As for decisions, there are two different ways they can be handled.  Either my clients can make all the final decisions, or they can tell me which decisions they want to make and which they want me to make.  At one extreme, you could tell me that you want me to make all the decisions.  I don’t necessarily recommend this course of action, but it is a possibility at one end of the spectrum.

At the other end of the spectrum, I would make recommendations on vendors and so on and let you decide what to do.  I’ve worked this way with clients and find that the results are very good.  But if there are things you don’t really care about, with a full-service planner you can offload those choices and simplify the process for yourself.  The important thing is communicating your wishes to your planner.

Wedding Schedules: Fact or Fiction?

November 3rd, 2014
Remember:  The schedule is a guide, not a rulebook.  Courtesy of

Remember: The schedule is a guide, not a rulebook. Courtesy of

One of the most important things I do for my wedding clients is create a schedule for the day of the wedding.  This can start with hair and make-up appointments and go on to photographs, ceremony, reception, and after-party, if need be.  Where most people get bogged down is in the reception: How long does it take to serve and eat dinner?
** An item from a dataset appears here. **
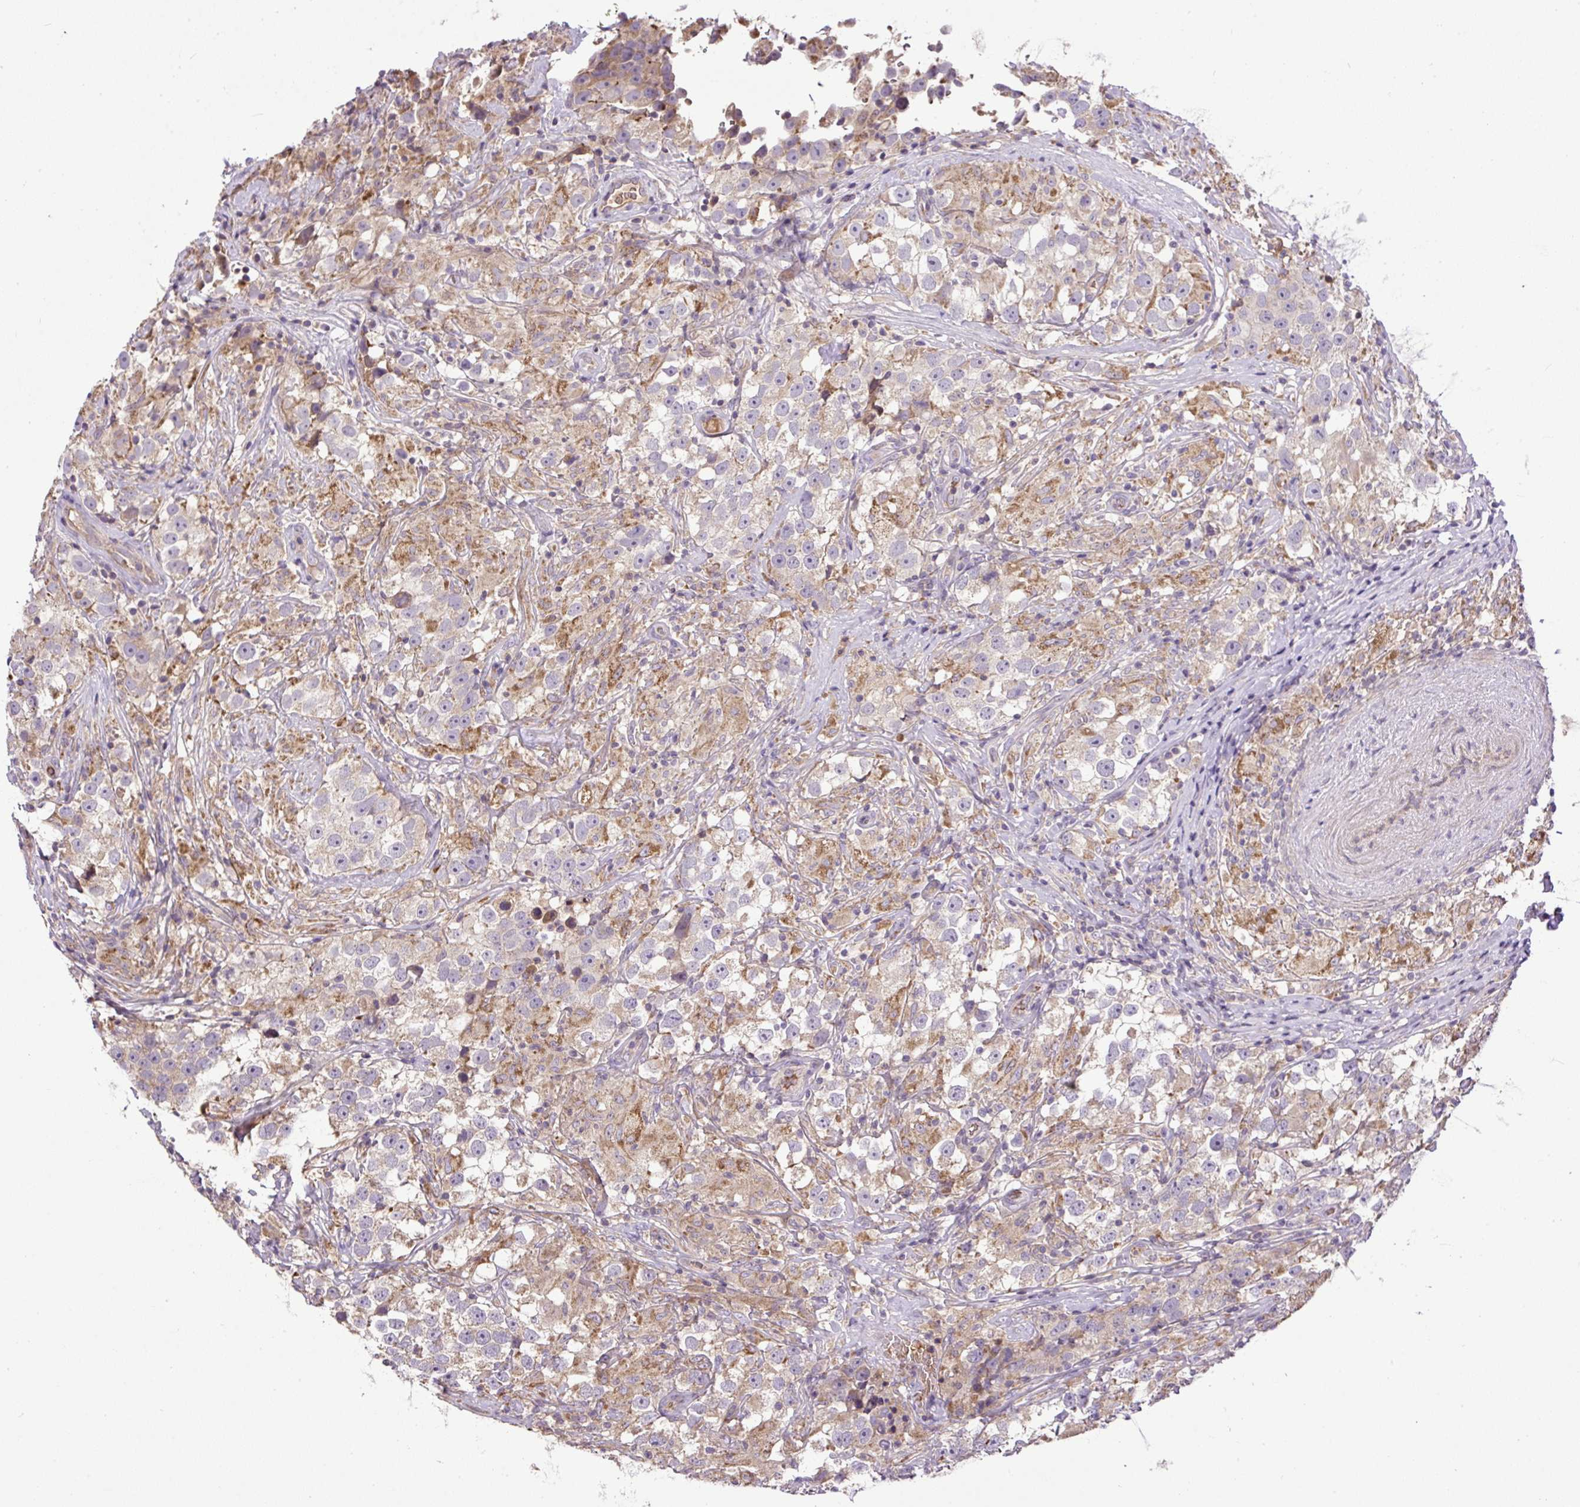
{"staining": {"intensity": "weak", "quantity": "<25%", "location": "cytoplasmic/membranous"}, "tissue": "testis cancer", "cell_type": "Tumor cells", "image_type": "cancer", "snomed": [{"axis": "morphology", "description": "Seminoma, NOS"}, {"axis": "topography", "description": "Testis"}], "caption": "A high-resolution micrograph shows immunohistochemistry staining of seminoma (testis), which exhibits no significant expression in tumor cells.", "gene": "CXCL13", "patient": {"sex": "male", "age": 46}}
What time should the cake be cut?  When does the dancing begin?  Are the toasts during dinner or before it?

Because I have made up so many wedding and reception schedules, I have a good idea of how long things will take and when they should happen.  But I’ll let you in on a little secret:  On my version of the reception schedule, I rarely put exact times any more.  While wedding ceremonies often start and end more or less on time, and cocktail hours are often just about an hour long, everything else at a reception is not likely to go by the clock.  It’s more important (to me) to know that the toasts happen after the salad is served (whatever time that ends up being) and that the bride and groom’s first dance is after dessert (whenever that happens) than the clock time that is on the schedule.

One time, a bride had created a schedule for her wedding day that was precise to the minute about when things should happen.  It turned out that the ceremony was ten minutes shorter than had been planned, so the cocktail hour started and ended ten minutes early.  When I went to get her for introductions before dinner, she was reluctant to go ahead because it was earlier than the scheduled time.  I had to talk her into doing things a few minutes early by reminding her that the guests had not seen the schedule and didn’t know that we were off our timing.  I thought it was better to treat the schedule as a guideline (if not an inspired work of fiction) rather than have the guests sitting at their tables for ten minutes waiting for something to happen.

So, do make up a schedule for your wedding day.  Do include all the things you want to have happen.  But don’t be surprised if it doesn’t all happen at the exact time you thought it would.